Split horizon explained
Distance vector protocols are susceptible to routing loops. Routing loops occur when a packet is continually routed through the same routers over and over, in an endless circle. Because they can render a network unusable, distance vector routing protocols (such as RIP and EIGRP) employ several different mechanisms to prevent routing loops.
Split horizon is one of the methods used by distance vector routing protocols to avoid routing loops. The principle is simple – a router will not advertise a route back onto the interface from which it was learned. Split horizon is enabled on interfaces by default.
To consider what could happen without the split horizon mechanism, take a look at the following example:
We have a network of three routers. All routers are running RIP, a distance vector protocol. R3 is directly connected to the 10.0.0.0/24 network and advertises that network using RIP to R2. R2 receives the routing update, places the route in its routing table and informs R1 about the 10.0.0.0/24. Because the split horizon mechanism is enabled by default on all interfaces, R1 will not advertise to R2 that it has the route to 10.0.0.0/24.

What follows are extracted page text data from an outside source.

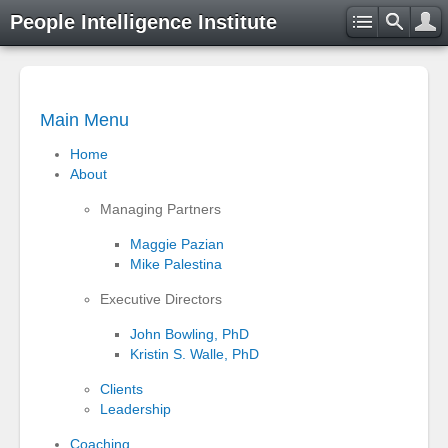
People Intelligence Institute
Main Menu
Home
About
Managing Partners
Maggie Pazian
Mike Palestina
Executive Directors
John Bowling, PhD
Kristin S. Walle, PhD
Clients
Leadership
Coaching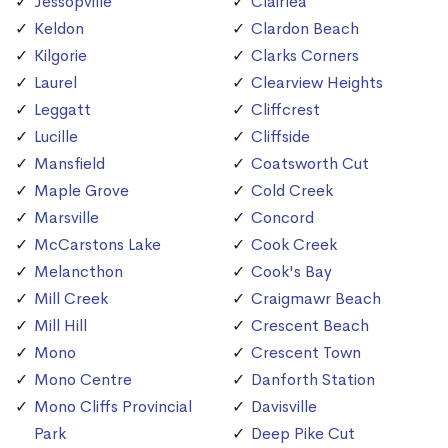
Jessopville
Clairlea
Keldon
Clardon Beach
Kilgorie
Clarks Corners
Laurel
Clearview Heights
Leggatt
Cliffcrest
Lucille
Cliffside
Mansfield
Coatsworth Cut
Maple Grove
Cold Creek
Marsville
Concord
McCarstons Lake
Cook Creek
Melancthon
Cook's Bay
Mill Creek
Craigmawr Beach
Mill Hill
Crescent Beach
Mono
Crescent Town
Mono Centre
Danforth Station
Mono Cliffs Provincial
Davisville
Park
Deep Pike Cut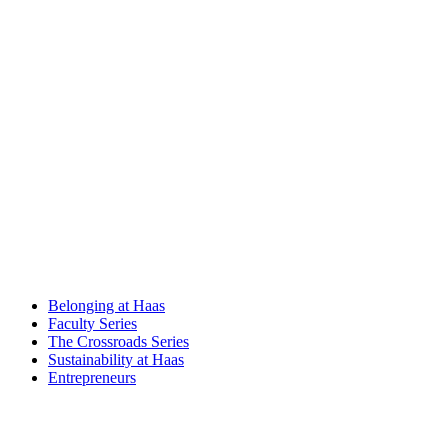
Belonging at Haas
Faculty Series
The Crossroads Series
Sustainability at Haas
Entrepreneurs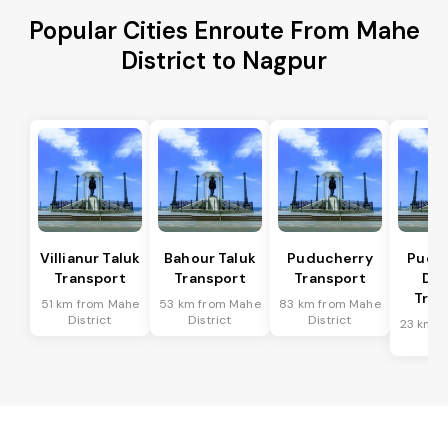
Popular Cities Enroute From Mahe
District to Nagpur
Villianur Taluk
Bahour Taluk
Puducherry
Pudu
Transport
Transport
Transport
Dis
Tran
51 km from Mahe
53 km from Mahe
83 km from Mahe
District
District
District
23 km f
Dis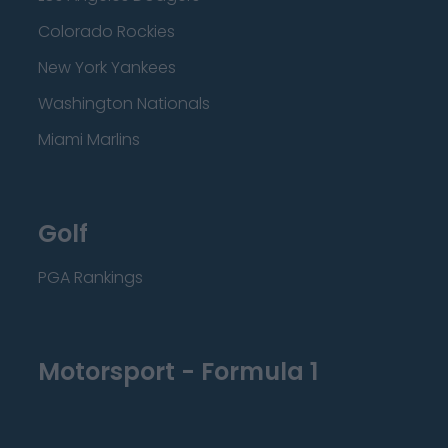
Colorado Rockies
New York Yankees
Washington Nationals
Miami Marlins
Golf
PGA Rankings
Motorsport - Formula 1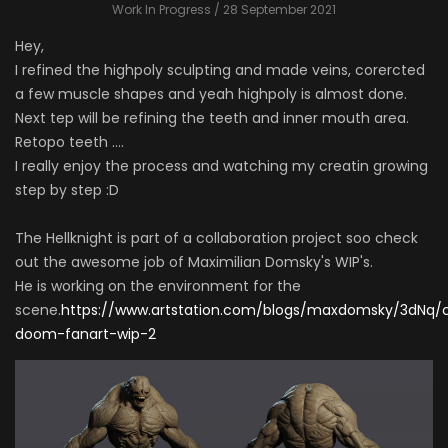
Work In Progress
/ 28 September 2021
Hey,
I refined the highpoly sculpting and made veins, corercted
a few muscle shapes and yeah highpoly is almost done.
Next tep will be refining the teeth and inner mouth area.
Retopo teeth ....
I really enjoy the process and watching my creatin growing
step by step :D
The Hellknight is part of a collaboration project soo check
out the awesome job of Maximilian Domsky's WIP's.
He is working on the environment for the
scene.
https://www.artstation.com/blogs/maxdomsky/3dNq/c
doom-fanart-wip-2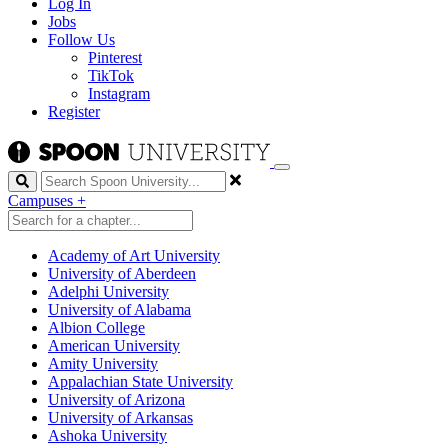
Log In
Jobs
Follow Us
Pinterest
TikTok
Instagram
Register
Search
Campuses
+
Academy of Art University
University of Aberdeen
Adelphi University
University of Alabama
Albion College
American University
Amity University
Appalachian State University
University of Arizona
University of Arkansas
Ashoka University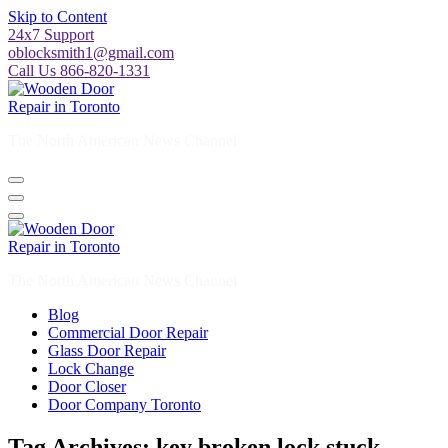
Skip to Content
24x7 Support
oblocksmith1@gmail.com
Call Us 866-820-1331
The North American News Channel
The North American News Channel
Blog
Commercial Door Repair
Glass Door Repair
Lock Change
Door Closer
Door Company Toronto
Tag Archives: key broken lock stuck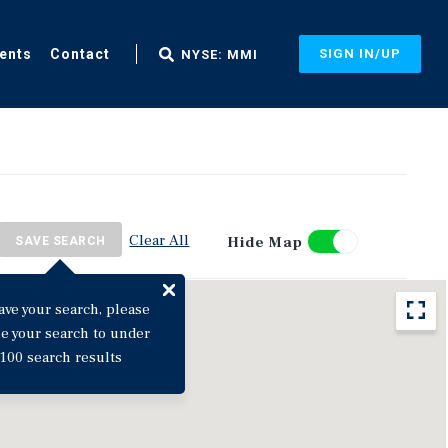
ents
Contact
SIGN IN/UP
NYSE: MMI
Clear All
Hide Map
SAVE SEARCH
ave your search, please
ne your search to under
100 search results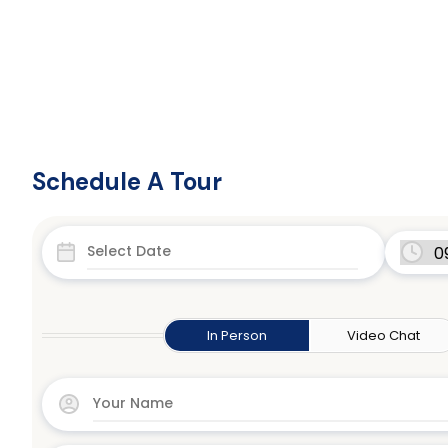
Schedule A Tour
In Person
Video Chat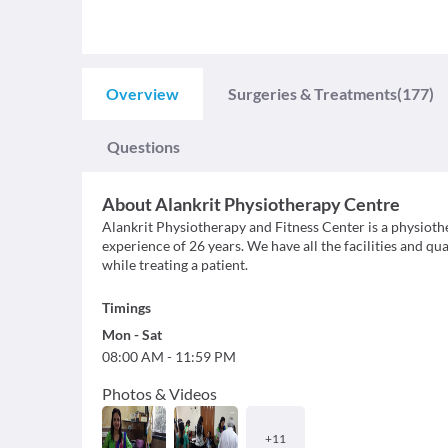
Overview
Surgeries & Treatments
(177)
Questions
About
Alankrit Physiotherapy Centre
Alankrit Physiotherapy and Fitness Center is a physioth
experience of 26 years. We have all the facilities and qu
while treating a patient.
Timings
Mon
-
Sat
08:00 AM
-
11:59 PM
Photos & Videos
+
11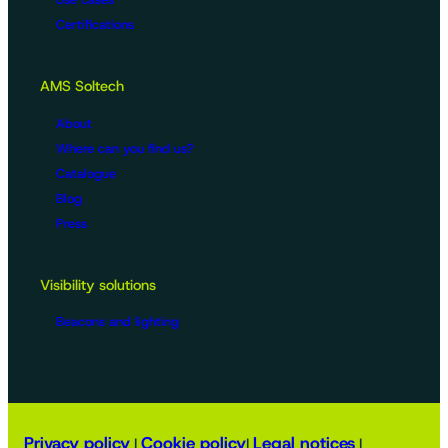
Certifications
AMS Soltech
About
Where can you find us?
Catalogue
Blog
Press
Visibility solutions
Beacons and lighting
Privacy policy
Cookie policy
Legal notices
|
|
|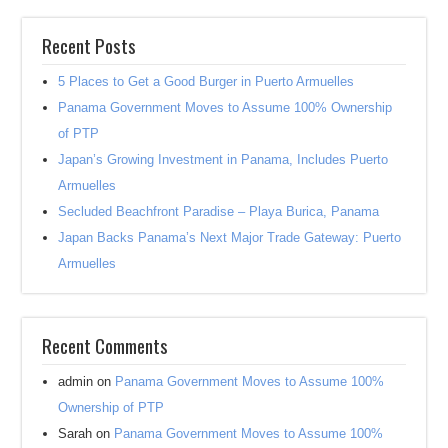
Recent Posts
5 Places to Get a Good Burger in Puerto Armuelles
Panama Government Moves to Assume 100% Ownership
of PTP
Japan’s Growing Investment in Panama, Includes Puerto
Armuelles
Secluded Beachfront Paradise – Playa Burica, Panama
Japan Backs Panama’s Next Major Trade Gateway: Puerto
Armuelles
Recent Comments
admin
on
Panama Government Moves to Assume 100%
Ownership of PTP
Sarah
on
Panama Government Moves to Assume 100%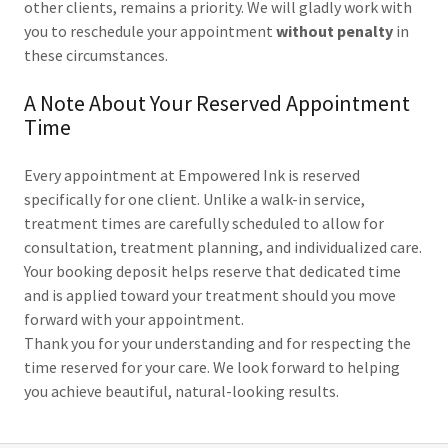
other clients, remains a priority. We will gladly work with
you to reschedule your appointment
without penalty
in
these circumstances.
A Note About Your Reserved Appointment
Time
Every appointment at Empowered Ink is reserved
specifically for one client. Unlike a walk-in service,
treatment times are carefully scheduled to allow for
consultation, treatment planning, and individualized care.
Your booking deposit helps reserve that dedicated time
and is applied toward your treatment should you move
forward with your appointment.
Thank you for your understanding and for respecting the
time reserved for your care. We look forward to helping
you achieve beautiful, natural-looking results.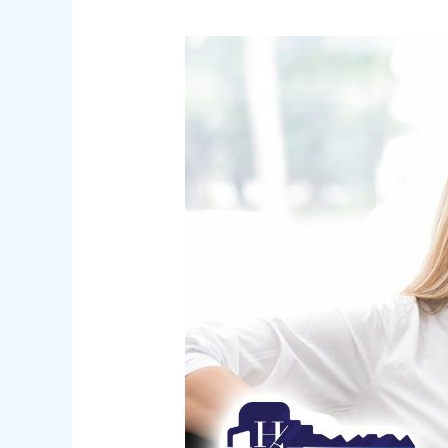
Car
Key
Replacement
|
Customer
Testimonials
of
Successful
Experiences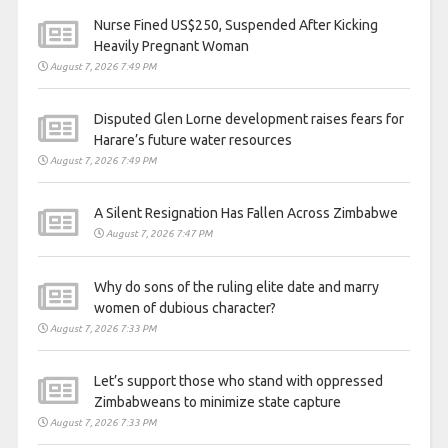
Nurse Fined US$250, Suspended After Kicking
Heavily Pregnant Woman
August 7, 2026 7:49 PM
Disputed Glen Lorne development raises fears for
Harare’s future water resources
August 7, 2026 7:49 PM
A Silent Resignation Has Fallen Across Zimbabwe
August 7, 2026 7:47 PM
Why do sons of the ruling elite date and marry
women of dubious character?
August 7, 2026 7:33 PM
Let’s support those who stand with oppressed
Zimbabweans to minimize state capture
August 7, 2026 7:33 PM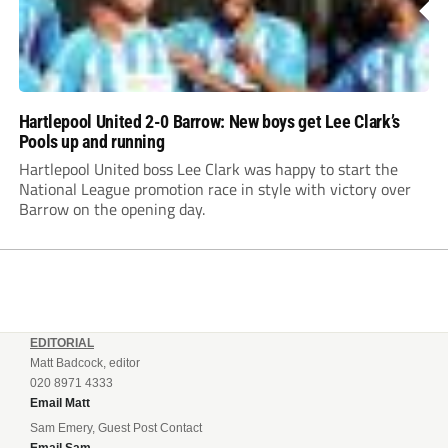
Hartlepool United 2-0 Barrow: New boys get Lee Clark’s
Pools up and running
Hartlepool United boss Lee Clark was happy to start the
National League promotion race in style with victory over
Barrow on the opening day.
EDITORIAL
Matt Badcock, editor
020 8971 4333
Email Matt
Sam Emery, Guest Post Contact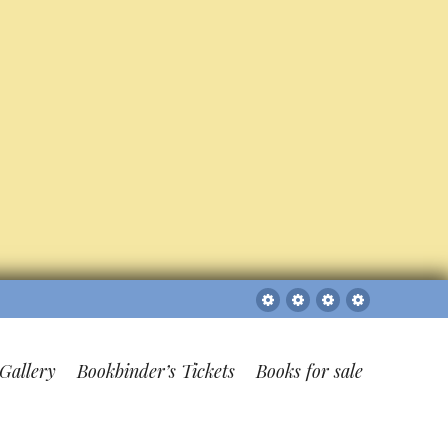
Sitemap
The
Bookbinder’s
Books
Gallery
Tickets
for
sale
Gallery
Bookbinder’s Tickets
Books for sale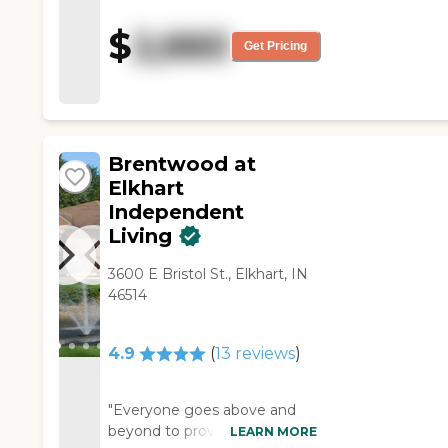
activities going on. They have
entertainment, which she
$
2,660
would have enjoyed, and the
Get Pricing
day we were there, they had a
happy hour and my mom was
tickled. They were also willing
to put my mom close to the
dining area, and that was a
Brentwood at
plus."
Elkhart
Independent
Living
3600 E Bristol St., Elkhart, IN
46514
4.9
(
13
reviews
)
"Everyone goes above and
beyond to provide the best
LEARN MORE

Now consider what would happen if the split horizon mechanism didn’t prevent R1 to advertise the route back to R2. R1 would advertise to R2 that it has a route to reach the 10.0.0.0/24. Let’s say that the link between the R2 and R3 fails. Since R2 received a route to that network from R1, it will send all packets destined for the 10.0.0.0/24 network to R1. But R1 thinks that R2 has a route to reach that network (it doesn’t know that the link between R2 and R3 failed) and sends the packets back to R2, thereby creating a routing loop.